PhotoHome price gains continued in January on both a year-over-year and month-over-month basis.

According to the S&P CoreLogic Case-Shiller Indices, the National Home Price NSA Index, covering all nine U.S. census divisions, jumped 5.9% from a year earlier, setting a 31-month high.

The 10-City Composite was up 5.1%, and the 20-City Composite reported a rise of 5.7%.

Seattle, Portland, and Denver had the highest year-over-year gains among the 20 cities over each of the last 12 months. Seattle led the way in January with an 11.3% year-over-year price increase, followed by Portland (+9.7%) and Denver (+9.2%).

Twelve cities reported greater price increases in the year ending January 2017 versus the year ending December 2016.

“Housing and home prices continue on a generally positive upward trend,” said David M. Blitzer, managing director and chairman of the Index Committee at S&P Dow Jones Indices.

“The recent action by the Federal Reserve raising the target for the Fed funds rate by a quarter percentage point is expected to add less than a quarter percentage point to mortgage rates in the near future. Given the market’s current strength and the economy, the small increase in interest rates isn’t expected to dampen home buying. If we see three or four additional increases this year, rising mortgage rates could become a concern."

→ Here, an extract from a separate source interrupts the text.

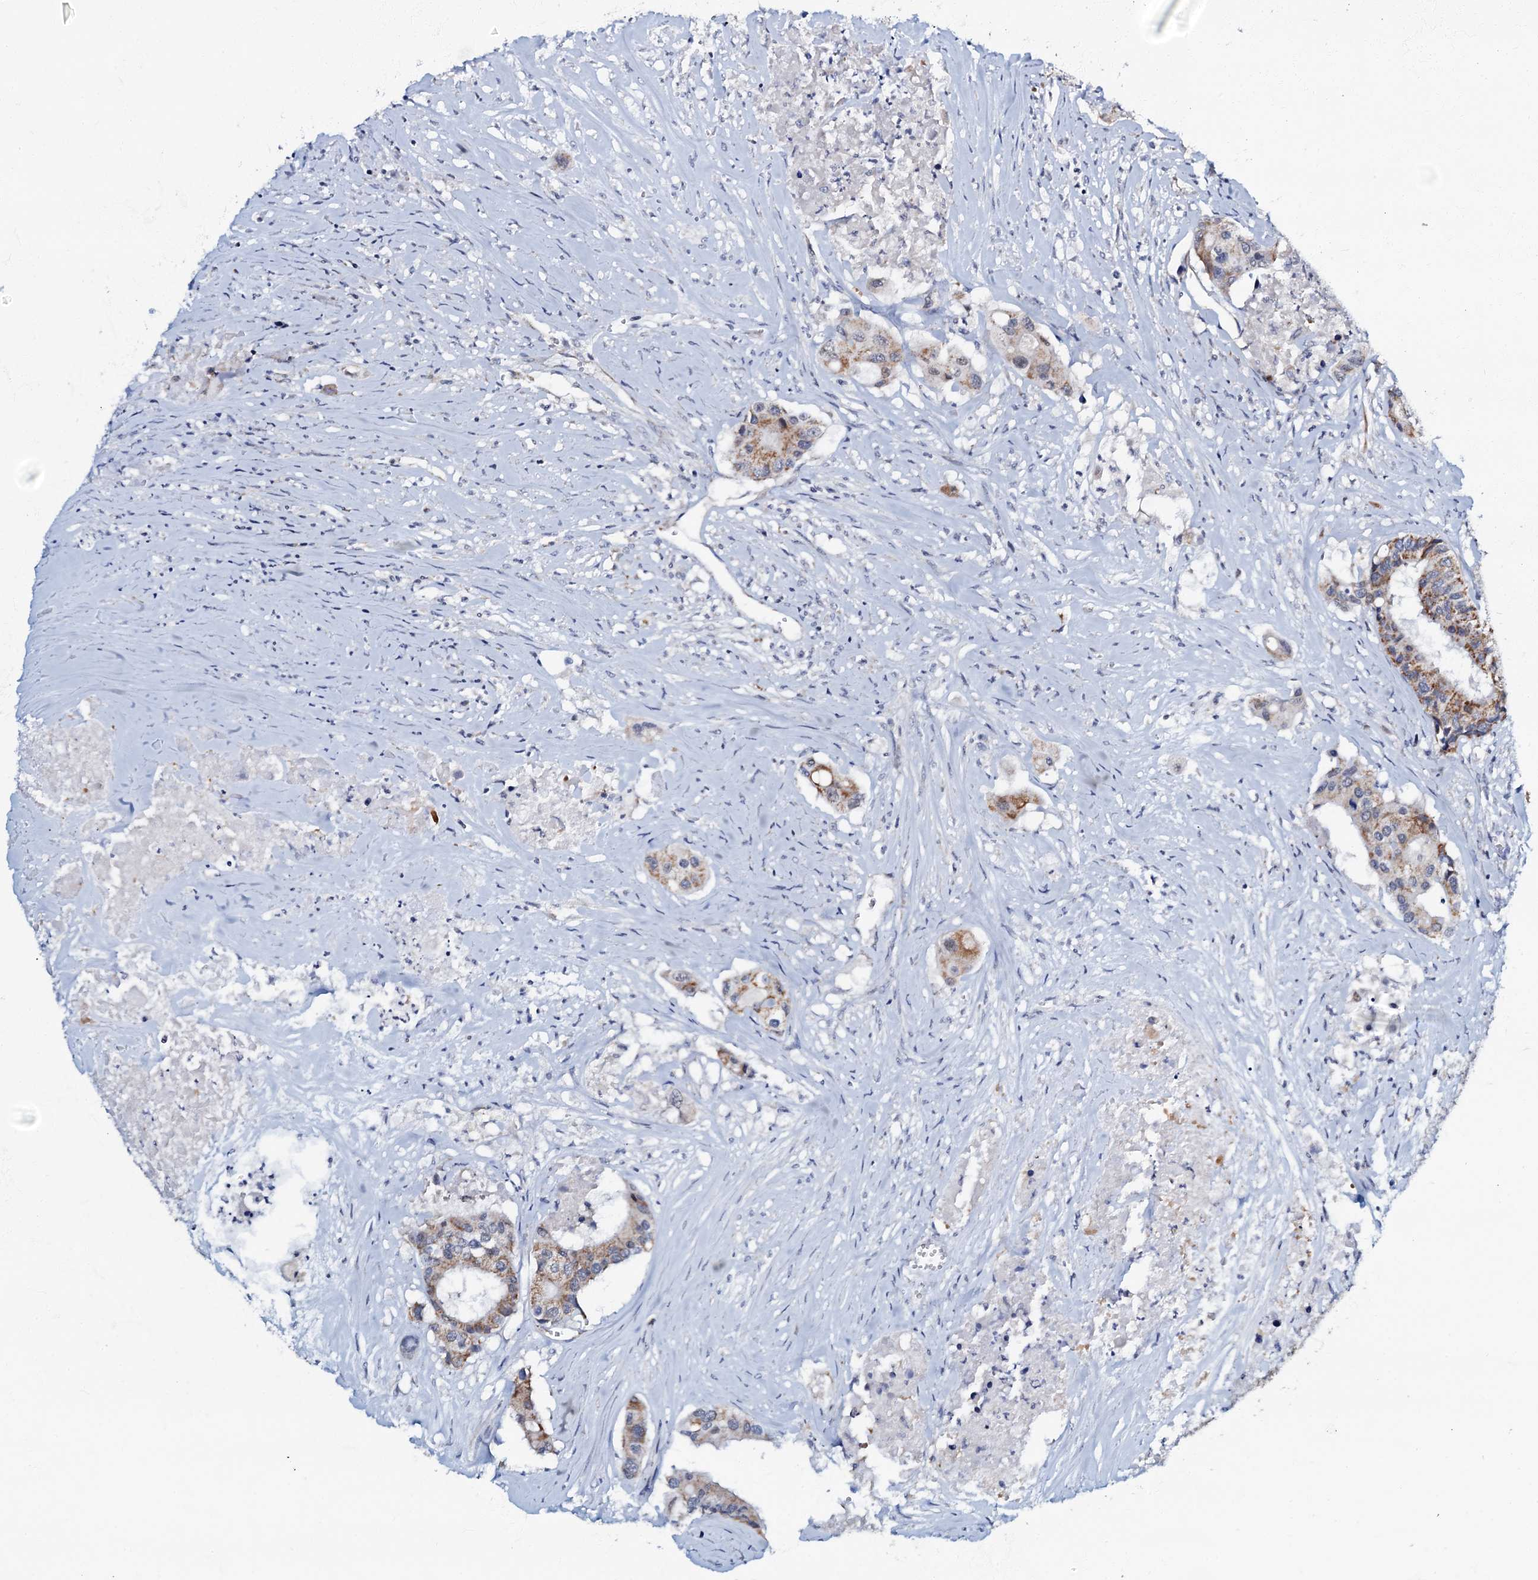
{"staining": {"intensity": "moderate", "quantity": ">75%", "location": "cytoplasmic/membranous"}, "tissue": "colorectal cancer", "cell_type": "Tumor cells", "image_type": "cancer", "snomed": [{"axis": "morphology", "description": "Adenocarcinoma, NOS"}, {"axis": "topography", "description": "Colon"}], "caption": "Colorectal cancer stained for a protein (brown) demonstrates moderate cytoplasmic/membranous positive expression in approximately >75% of tumor cells.", "gene": "MRPL51", "patient": {"sex": "male", "age": 77}}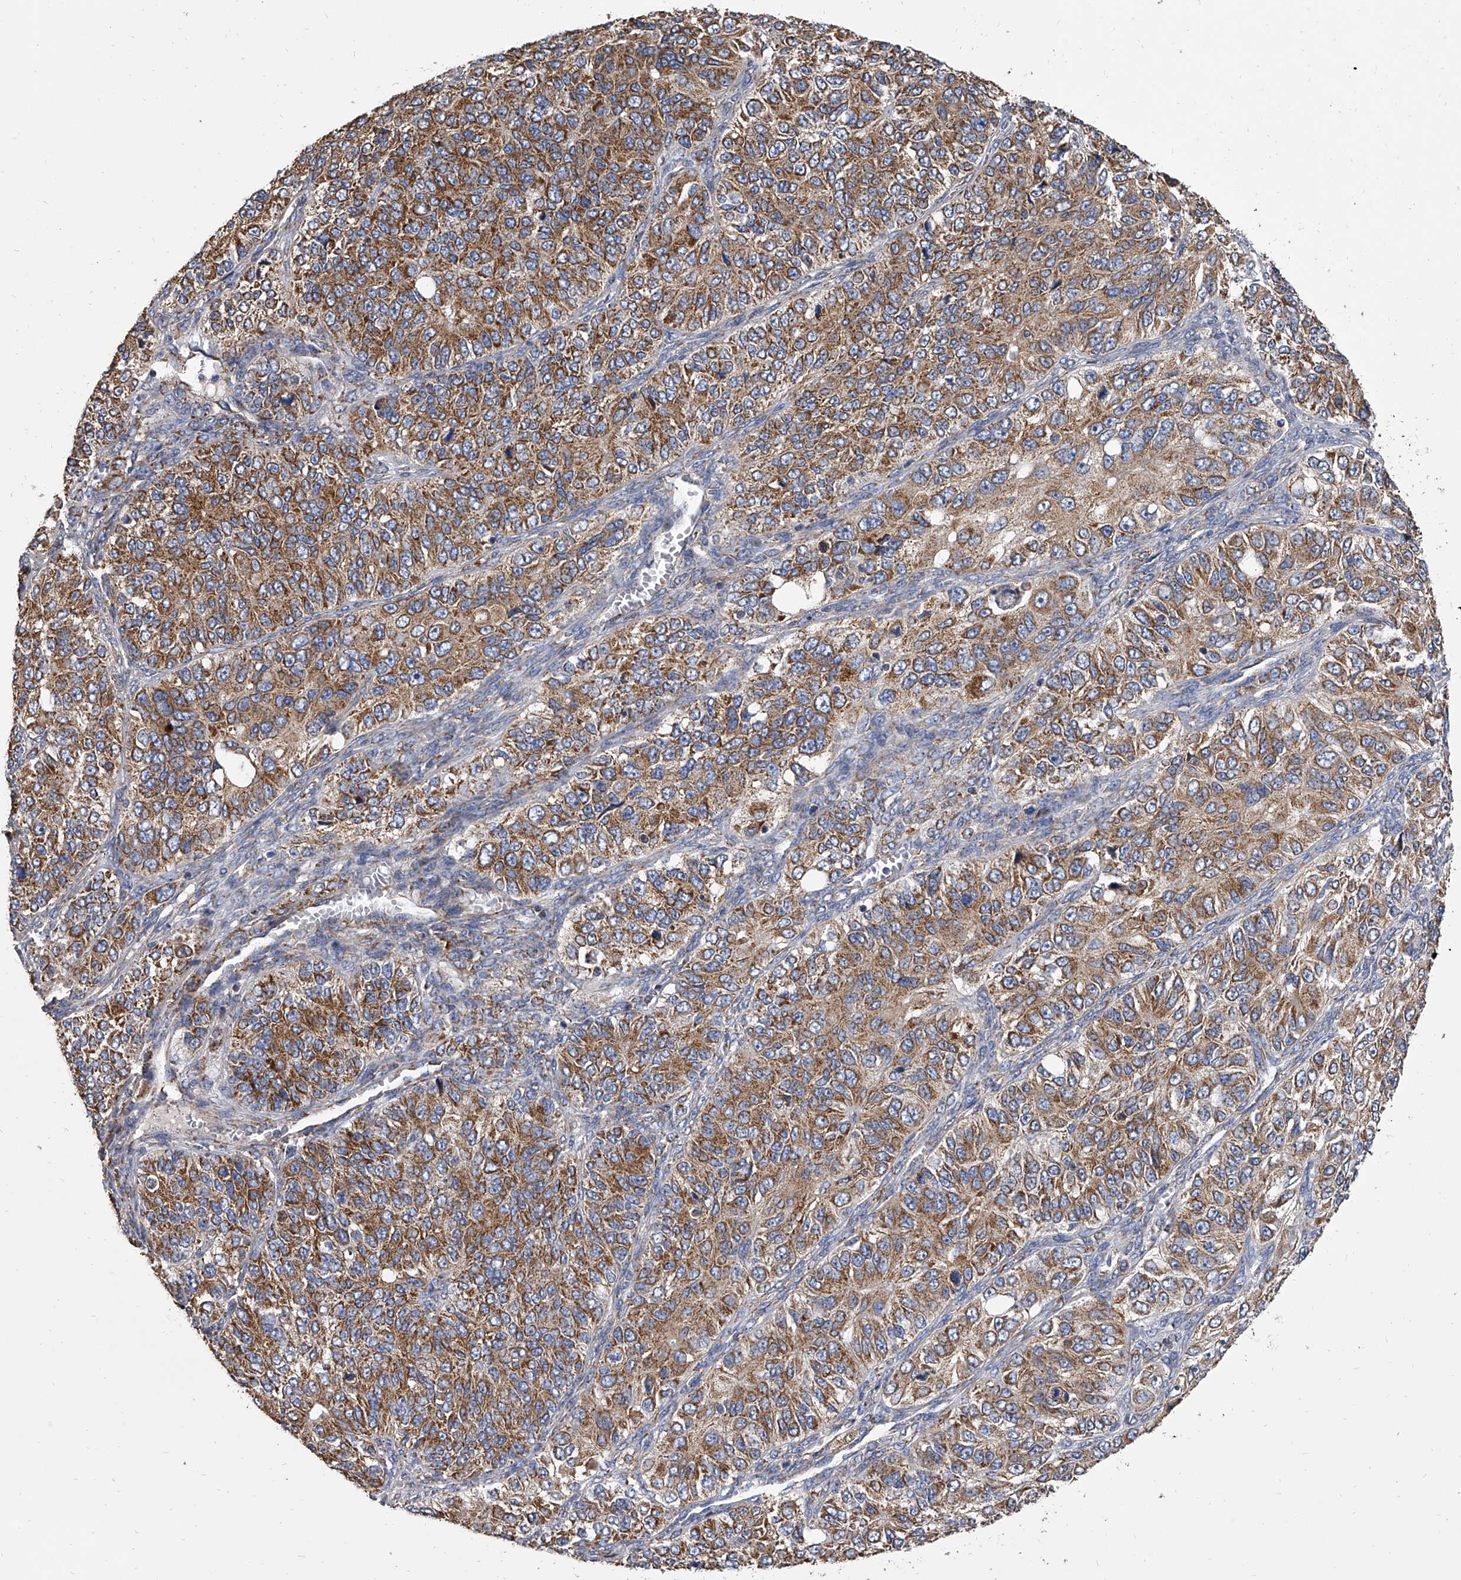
{"staining": {"intensity": "moderate", "quantity": ">75%", "location": "cytoplasmic/membranous"}, "tissue": "ovarian cancer", "cell_type": "Tumor cells", "image_type": "cancer", "snomed": [{"axis": "morphology", "description": "Carcinoma, endometroid"}, {"axis": "topography", "description": "Ovary"}], "caption": "Human ovarian cancer stained with a brown dye displays moderate cytoplasmic/membranous positive staining in approximately >75% of tumor cells.", "gene": "MRPL28", "patient": {"sex": "female", "age": 51}}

Before seasonal adjustment, the National Index posted a month-over-month gain of 0.2% in January. The 10-City Composite was up 0.3% and the 20-City Composite inched ahead 0.2%.

After seasonal adjustment, the National Index recorded a 0.6% month-over-month increase, while both the 10-City and 20-City Composites each reported a 0.9% advance. Thirteen of 20 cities reported increases in January before seasonal adjustment; after seasonal adjustment, 19 cities saw prices rise.

“While prices vary month-to-month and across the country, the national price trend has been positive since the first quarter of 2012,” said Blitzer. “Tight supplies and rising prices may be deterring some people from trading up to a larger house, further aggravating supplies because fewer people are selling their homes. At some point, this process will force prices to level off and decline -- however we don’t appear to be there yet.”